Learn from the Presidential Debates

Tis the season for some folly – i.e., the presidential debates have only just begun. Those of us tuned in for some or all of the show are looking for information or entertainment or both. If you run a business, I would suggest that viewing can also offer an education in interpersonal communications.

Just like the general population, some political candidates are naturally outgoing, at ease as the life of any party. Some are naturally thoughtful, not particularly loud but, as with the EF Hutton of old, when they talk, people listen. Others are naturally contentious, reveling in a good fight more than a civil exchange of ideas.

The truth is that many of the voting public want a president who blends all these personality characteristics appropriately, depending on the circumstances. But that’s a discussion for a future blog.

When it comes to debating, each participant must consider how well their natural behavioral tendencies will serve them. They will become a chameleon during the debate if and when they believe something other than their natural approach is required.

So, how is this educational to you?

Watch a few debates. Note which participants seem to be naturally aggressive and which do not. Note who comes across as thoughtful and prepared, and who does not. Compare the candidate who thinks well on their feet and moves smoothly with the ebb and flow of the discussion, with the one who appears to be cautious and a bit awkward when the subject changes.

The contrasts I’m raising are in no way intended to imply that any one trait is preferable to another in a President of the United States. Again, that’s a topic for another day.

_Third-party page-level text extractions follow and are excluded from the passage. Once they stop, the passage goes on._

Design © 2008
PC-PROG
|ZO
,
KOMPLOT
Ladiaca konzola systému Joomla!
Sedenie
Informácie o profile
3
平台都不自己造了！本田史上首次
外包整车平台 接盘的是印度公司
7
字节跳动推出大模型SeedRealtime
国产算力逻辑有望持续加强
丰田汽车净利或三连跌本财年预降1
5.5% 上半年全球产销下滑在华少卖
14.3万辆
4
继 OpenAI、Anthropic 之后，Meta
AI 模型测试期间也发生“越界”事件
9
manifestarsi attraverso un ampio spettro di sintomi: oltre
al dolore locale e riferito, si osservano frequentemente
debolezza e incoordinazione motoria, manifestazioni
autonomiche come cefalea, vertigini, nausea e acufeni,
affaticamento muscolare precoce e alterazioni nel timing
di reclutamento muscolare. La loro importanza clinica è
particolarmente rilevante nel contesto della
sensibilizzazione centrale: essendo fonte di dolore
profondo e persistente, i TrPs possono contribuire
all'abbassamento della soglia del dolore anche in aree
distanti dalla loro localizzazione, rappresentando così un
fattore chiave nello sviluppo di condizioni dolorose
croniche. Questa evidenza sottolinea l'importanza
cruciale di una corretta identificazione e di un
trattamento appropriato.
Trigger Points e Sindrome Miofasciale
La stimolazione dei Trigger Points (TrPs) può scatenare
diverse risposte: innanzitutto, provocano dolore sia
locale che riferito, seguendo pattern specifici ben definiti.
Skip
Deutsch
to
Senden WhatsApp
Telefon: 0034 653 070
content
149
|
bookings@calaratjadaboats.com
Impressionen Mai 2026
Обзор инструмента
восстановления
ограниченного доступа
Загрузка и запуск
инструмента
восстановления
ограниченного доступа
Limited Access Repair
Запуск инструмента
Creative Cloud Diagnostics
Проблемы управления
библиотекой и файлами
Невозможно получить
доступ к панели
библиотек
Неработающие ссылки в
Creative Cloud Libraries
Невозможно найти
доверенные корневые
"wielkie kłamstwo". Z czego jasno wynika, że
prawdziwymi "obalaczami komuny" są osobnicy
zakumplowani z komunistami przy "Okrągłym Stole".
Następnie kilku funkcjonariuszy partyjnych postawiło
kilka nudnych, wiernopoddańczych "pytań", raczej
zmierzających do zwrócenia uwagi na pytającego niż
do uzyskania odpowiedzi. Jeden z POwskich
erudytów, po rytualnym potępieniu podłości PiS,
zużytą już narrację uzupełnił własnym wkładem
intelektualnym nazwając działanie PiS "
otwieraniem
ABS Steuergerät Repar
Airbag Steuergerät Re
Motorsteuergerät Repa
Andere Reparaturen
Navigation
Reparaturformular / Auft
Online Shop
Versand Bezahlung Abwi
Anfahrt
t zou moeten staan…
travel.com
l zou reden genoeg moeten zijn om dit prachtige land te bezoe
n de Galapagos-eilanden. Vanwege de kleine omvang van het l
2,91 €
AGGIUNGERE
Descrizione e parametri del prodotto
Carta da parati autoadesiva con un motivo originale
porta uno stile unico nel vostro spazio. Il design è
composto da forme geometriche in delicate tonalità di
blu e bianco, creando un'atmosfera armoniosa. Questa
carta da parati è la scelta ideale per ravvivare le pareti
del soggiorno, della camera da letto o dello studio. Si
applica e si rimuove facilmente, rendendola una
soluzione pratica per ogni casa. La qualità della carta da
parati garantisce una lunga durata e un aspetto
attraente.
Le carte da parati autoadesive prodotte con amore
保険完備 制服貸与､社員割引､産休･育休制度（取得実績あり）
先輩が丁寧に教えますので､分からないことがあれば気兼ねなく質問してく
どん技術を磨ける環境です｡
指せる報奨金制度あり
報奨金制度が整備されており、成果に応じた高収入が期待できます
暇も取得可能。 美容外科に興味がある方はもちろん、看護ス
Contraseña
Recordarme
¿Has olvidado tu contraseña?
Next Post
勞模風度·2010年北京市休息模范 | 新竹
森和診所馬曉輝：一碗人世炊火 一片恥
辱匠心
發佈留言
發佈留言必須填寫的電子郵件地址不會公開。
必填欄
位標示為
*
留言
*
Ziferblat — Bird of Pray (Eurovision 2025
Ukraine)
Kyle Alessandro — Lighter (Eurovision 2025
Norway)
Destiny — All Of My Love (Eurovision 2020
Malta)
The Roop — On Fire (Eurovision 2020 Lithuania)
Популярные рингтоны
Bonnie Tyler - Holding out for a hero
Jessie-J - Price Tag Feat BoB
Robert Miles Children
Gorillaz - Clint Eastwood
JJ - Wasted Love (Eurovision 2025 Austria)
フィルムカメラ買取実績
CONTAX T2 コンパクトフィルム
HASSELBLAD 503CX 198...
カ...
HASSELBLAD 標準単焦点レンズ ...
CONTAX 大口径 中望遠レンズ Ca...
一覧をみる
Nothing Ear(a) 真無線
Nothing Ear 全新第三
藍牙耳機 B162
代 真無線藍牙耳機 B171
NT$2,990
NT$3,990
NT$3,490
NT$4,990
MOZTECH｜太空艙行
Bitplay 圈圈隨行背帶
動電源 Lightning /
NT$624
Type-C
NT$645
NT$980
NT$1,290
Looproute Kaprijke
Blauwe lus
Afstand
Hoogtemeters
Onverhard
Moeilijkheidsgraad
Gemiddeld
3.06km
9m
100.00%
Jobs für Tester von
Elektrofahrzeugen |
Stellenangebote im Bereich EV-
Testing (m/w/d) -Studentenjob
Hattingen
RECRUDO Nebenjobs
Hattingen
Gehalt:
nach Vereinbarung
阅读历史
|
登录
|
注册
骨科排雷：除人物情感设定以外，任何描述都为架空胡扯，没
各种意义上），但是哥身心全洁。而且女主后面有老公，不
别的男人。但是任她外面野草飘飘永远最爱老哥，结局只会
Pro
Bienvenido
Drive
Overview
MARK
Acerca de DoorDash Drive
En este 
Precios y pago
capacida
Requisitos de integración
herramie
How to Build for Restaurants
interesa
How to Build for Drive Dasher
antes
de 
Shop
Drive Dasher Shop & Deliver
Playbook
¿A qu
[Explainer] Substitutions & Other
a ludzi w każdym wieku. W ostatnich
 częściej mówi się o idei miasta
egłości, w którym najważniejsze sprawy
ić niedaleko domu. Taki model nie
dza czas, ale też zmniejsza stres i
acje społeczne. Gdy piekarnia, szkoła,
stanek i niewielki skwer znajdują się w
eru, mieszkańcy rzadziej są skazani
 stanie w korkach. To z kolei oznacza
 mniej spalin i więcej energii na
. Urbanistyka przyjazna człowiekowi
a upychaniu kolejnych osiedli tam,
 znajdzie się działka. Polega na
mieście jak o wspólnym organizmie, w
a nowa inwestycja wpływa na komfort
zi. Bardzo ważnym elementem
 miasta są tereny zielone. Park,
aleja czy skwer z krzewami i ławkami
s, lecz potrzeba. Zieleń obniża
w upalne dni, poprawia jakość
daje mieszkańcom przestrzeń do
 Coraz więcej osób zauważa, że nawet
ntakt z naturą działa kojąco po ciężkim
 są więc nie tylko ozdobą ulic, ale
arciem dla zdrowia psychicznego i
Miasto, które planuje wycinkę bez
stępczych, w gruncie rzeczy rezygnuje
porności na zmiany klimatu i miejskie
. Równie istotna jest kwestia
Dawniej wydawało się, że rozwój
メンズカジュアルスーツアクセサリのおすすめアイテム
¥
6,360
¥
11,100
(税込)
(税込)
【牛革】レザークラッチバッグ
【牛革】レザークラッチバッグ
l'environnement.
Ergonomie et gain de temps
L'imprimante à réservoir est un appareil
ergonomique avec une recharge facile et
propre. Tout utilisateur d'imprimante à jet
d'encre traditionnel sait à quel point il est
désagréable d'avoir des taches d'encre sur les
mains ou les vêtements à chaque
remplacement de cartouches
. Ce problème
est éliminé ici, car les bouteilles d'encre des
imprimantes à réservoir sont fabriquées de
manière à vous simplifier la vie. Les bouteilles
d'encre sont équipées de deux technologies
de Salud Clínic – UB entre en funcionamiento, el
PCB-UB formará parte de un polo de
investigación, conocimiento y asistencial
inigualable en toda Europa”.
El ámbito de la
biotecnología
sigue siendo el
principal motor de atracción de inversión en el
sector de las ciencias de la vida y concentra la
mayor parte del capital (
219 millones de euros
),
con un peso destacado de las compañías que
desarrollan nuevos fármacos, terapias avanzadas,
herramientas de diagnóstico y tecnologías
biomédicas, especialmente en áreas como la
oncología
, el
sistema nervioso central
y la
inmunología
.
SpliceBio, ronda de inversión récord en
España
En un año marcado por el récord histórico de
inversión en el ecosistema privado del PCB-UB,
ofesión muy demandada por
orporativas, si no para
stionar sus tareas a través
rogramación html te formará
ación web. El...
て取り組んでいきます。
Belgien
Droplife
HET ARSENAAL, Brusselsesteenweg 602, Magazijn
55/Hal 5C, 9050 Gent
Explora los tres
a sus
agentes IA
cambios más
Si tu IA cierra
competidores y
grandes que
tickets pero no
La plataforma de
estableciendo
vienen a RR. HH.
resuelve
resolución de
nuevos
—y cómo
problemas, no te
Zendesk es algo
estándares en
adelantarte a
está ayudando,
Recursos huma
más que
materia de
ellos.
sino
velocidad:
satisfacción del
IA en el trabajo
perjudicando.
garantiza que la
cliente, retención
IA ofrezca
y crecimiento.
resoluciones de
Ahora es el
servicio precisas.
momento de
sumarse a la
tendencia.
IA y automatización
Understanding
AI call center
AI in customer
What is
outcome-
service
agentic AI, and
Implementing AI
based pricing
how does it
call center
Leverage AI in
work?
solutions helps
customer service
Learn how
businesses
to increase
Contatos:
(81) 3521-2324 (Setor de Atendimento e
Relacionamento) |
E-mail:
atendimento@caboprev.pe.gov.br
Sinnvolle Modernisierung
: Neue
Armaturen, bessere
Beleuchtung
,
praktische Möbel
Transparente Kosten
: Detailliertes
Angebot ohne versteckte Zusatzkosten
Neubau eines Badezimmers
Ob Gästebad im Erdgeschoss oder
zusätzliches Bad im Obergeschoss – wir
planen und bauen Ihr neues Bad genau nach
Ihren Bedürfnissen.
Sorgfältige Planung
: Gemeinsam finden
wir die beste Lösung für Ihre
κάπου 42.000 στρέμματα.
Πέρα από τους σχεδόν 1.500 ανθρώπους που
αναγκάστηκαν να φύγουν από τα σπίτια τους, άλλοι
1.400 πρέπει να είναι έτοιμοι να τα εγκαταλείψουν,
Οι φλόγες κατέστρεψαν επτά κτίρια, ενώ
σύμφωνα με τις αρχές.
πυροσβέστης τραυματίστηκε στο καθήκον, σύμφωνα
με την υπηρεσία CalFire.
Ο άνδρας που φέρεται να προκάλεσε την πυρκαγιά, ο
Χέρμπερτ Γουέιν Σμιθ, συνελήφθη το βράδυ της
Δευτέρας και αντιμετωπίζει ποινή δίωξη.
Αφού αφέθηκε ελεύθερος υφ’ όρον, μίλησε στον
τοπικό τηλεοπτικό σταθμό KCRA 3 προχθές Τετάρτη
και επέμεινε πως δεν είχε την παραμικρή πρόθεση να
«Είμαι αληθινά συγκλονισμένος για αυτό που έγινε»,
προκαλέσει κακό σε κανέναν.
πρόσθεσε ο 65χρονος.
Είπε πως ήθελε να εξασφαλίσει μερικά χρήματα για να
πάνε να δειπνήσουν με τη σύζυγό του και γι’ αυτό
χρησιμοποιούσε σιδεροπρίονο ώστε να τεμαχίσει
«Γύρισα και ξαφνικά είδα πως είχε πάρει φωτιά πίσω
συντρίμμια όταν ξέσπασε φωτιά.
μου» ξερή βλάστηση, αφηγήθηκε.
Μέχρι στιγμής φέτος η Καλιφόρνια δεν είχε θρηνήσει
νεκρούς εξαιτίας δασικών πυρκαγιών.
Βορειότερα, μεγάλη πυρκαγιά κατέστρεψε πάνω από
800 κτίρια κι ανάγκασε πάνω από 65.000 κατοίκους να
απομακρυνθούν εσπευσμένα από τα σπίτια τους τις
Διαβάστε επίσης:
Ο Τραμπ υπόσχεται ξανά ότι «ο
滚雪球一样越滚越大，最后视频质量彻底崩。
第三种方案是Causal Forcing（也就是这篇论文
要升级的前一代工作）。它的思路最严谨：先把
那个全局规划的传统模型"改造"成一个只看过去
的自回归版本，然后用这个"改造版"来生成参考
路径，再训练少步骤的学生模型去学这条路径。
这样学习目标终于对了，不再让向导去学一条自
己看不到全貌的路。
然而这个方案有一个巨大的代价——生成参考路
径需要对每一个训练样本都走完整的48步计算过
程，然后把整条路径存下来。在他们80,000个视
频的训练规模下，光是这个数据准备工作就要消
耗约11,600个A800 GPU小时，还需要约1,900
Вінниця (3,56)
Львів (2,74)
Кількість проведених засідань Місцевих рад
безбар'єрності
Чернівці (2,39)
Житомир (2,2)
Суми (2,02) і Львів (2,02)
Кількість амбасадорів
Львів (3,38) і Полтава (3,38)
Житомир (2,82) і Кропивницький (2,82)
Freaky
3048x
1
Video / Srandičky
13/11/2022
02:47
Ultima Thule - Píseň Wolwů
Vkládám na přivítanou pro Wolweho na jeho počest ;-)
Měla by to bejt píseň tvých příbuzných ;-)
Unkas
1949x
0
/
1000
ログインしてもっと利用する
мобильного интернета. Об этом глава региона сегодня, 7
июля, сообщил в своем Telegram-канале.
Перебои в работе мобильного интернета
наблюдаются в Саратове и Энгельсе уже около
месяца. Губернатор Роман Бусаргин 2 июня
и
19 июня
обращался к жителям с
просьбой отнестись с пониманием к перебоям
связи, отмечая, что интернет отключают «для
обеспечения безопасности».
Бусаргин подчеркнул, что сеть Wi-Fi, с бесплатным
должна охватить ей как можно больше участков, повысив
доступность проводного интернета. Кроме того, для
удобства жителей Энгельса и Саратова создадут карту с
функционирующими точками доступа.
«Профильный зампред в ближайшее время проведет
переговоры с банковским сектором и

But, if you take the opportunity to relate your debate observations to your own behavior in your organization, it should be educational. You’ll recognize more clearly your own style. You’ll recognize that you are more credible and more relaxed and generally more effective when operating within your natural style. (Because you’ll notice that anyone assuming the role of chameleon in the debate – i.e., stretching to be somebody they are not – turns an unattractive shade of green or brown.) You’ll realize that when you feel forced to modify your style significantly, your stress goes up and you become less effective interpersonally. Or worse, you embarrass yourself.

Next time you watch a debate, notice how uncomfortable an aggressive candidate appears to be when they attempt to become thoughtful and low key. Notice how uncomfortable a contemplative candidate becomes when they attempt to respond to confrontation with confrontation. And make a note to self that you are much more authentic when you are able to stick close to your natural style in every business situation.